Semantic Changes and Trends
terms loss intensity development
Semantic changes, or the changes of meaning undergone by words over time, are a fairly obvious linguistic fact. Many of them seem random and difficult to explain: for instance, how does one relate the modern sense of gossip to its origins in Anglo-Saxon godsib meaning “godparent”? Similarly, why should bloody , with its gory origin, have become such a general-purpose intensifier? Semantic trends describe similar changes of meaning shown by groups of related words as their meanings become narrower or wider, stronger or weaker, better or worse, and so on. These changes, commonly apparent to individuals in the course of a single lifetime, become very pronounced as the centuries pass. As Samuel Beckett wrote more specifically on emotive language, “The air is full of our cries. But habit is a great deadener” ( Waiting for Godot 1959, 91). Beckett was using layman’s language to describe what semanticists call the trends of generalization, whereby emotive words become used with less specificity, and especially that of loss of impact also covered in the entry for loss of intensity, weakening, or verbicide. These trends apply clearly to many categories of swearing and foul language. The entries for bastard, bitch, bugger, cunt, fuck, God, and hell detail this development. Furthermore, adjectives of such differing literal meanings as bloody, damned, fucking , and awful can now qualify almost any other quality, such as, good, bad, stupid, clever , and so on. Devilish was used with similar breadth in the eighteenth century. The more common the word, the wider its range of uses, an axiom that G.K. Zipf corroborated with the alarming statistic that, apart from a few core words, “different meanings of a word will tend to be equal to the square root of its relative frequency” (1945, 255). General works on semantic change by Michel Bréal (1900), Hans Sperber (1922), and Gustav Stern (1931), discussed in Stephen Ullmann (1957, 254-55) and Hughes (1988), sought to formulate certain “laws” of semantic development.

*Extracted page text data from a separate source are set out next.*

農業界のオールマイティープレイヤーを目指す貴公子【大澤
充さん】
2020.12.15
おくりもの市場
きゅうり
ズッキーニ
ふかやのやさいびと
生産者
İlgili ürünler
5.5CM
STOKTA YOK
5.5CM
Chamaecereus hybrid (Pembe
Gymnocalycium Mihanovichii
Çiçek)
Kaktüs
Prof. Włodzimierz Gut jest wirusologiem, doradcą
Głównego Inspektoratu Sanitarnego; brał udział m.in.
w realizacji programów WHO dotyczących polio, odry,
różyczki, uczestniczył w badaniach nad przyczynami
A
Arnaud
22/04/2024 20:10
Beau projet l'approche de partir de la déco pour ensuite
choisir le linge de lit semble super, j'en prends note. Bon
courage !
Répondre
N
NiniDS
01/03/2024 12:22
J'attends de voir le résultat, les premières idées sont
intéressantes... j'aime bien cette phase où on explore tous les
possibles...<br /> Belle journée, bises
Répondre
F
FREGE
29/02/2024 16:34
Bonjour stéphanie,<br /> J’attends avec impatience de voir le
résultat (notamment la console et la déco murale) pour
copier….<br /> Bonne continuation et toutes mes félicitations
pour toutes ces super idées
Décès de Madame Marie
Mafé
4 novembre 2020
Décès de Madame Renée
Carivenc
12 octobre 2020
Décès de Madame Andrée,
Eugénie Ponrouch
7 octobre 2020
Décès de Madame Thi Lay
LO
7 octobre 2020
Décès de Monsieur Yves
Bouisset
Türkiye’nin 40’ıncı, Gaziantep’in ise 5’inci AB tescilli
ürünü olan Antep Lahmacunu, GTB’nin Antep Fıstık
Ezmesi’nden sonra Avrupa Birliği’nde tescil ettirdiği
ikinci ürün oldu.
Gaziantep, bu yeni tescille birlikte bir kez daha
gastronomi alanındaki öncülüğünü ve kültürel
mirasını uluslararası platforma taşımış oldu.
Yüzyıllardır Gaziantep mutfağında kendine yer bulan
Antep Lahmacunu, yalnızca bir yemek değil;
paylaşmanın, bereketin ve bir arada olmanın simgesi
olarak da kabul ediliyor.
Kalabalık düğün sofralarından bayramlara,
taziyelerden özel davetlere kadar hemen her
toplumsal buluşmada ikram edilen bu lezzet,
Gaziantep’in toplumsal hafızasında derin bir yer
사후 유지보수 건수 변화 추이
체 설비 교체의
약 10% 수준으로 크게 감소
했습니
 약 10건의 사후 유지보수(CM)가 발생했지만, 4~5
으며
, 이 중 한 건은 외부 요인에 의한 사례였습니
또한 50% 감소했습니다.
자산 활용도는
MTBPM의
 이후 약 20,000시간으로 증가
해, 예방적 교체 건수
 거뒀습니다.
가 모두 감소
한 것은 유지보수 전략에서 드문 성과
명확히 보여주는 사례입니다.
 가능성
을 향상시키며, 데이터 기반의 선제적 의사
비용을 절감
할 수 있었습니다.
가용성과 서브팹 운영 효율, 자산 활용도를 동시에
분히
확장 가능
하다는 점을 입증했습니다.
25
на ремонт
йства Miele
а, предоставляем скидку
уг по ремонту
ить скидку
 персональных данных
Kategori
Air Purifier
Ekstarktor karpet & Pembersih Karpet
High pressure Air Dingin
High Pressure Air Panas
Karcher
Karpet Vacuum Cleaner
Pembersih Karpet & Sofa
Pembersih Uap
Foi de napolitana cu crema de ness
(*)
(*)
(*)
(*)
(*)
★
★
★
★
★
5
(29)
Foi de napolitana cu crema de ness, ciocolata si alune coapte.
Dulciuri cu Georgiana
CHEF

From the start of semantics as a serious discipline over a century ago, a number of scholars noted the trend of deterioration or pejoration in terms relating to women, some attributing it to malicious innuendo, possibly misogynistic in origin, others to false delicacy or tactful vagueness. This aspect is covered in the entry for stereotypes of women. Religious oaths and ejaculations provide clear cases of both generalization and loss of intensity. Over the centuries animal terms like pig, swine, sow, shrew , and bitch have become powerful insults, but then generalized and weakened. Obviously context, including the directness of the insult, and social and personal factors form important determiners of the force of a term. These issues are discussed further in the entry for impact. But the general semantic trend of weakening undergone by the terms in question can hardly be disputed. Few have remained genuinely taboo as modern speech communities have become desensitized to the impact of religious, genital, and excretory terms. The principal exceptions to the trend are terms of ethnic and racial abuse, although the taboo is relaxed in certain contexts within the speech community, becoming “jocular” or “familiar.” The table below shows certain patterns in semantic development, from the specific to the general, and from particular categories such as the genital and the excretory. The black squares indicate current meaning.
While four of the seven terms in the first two categories listed ( prick, cunt, shit , and turd ) can now mean a worthless person, the semantic changes are not entirely predictable, in that shit, cock, balls , and crap have developed the sense of “rubbish,” the first two being more prevalent in British English. Uniquely, shit has developed both senses. All the racial terms have generalized, but have intensified in taboo quality, which is against the general trend of loss of intensity. The labels have become insulting since they dehumanize individuals and imply that the person described is inferior or worthless.
Although the dominant semantic trends in swearing are deterioration and loss of intensity, the countertrend of amelioration can be seen in the development of bastard and bugger , which used to be entirely critical, but can now be used in British and Australian English with a sense of sympathy and even affection—for example, “He’s really a good bastard” and “He’s a nice old bugger.” More striking examples are bad, bitching, hell , and wicked , all of which are used as positive terms in Black English in the United States. Clarence Major’s Juba to Jive (1994) defines bad as “positive to the extreme,” bitching as “anything good or wonderful,” hell as “excellent; good; an impressive person,” and wicked as “superb; wonderful; intense.”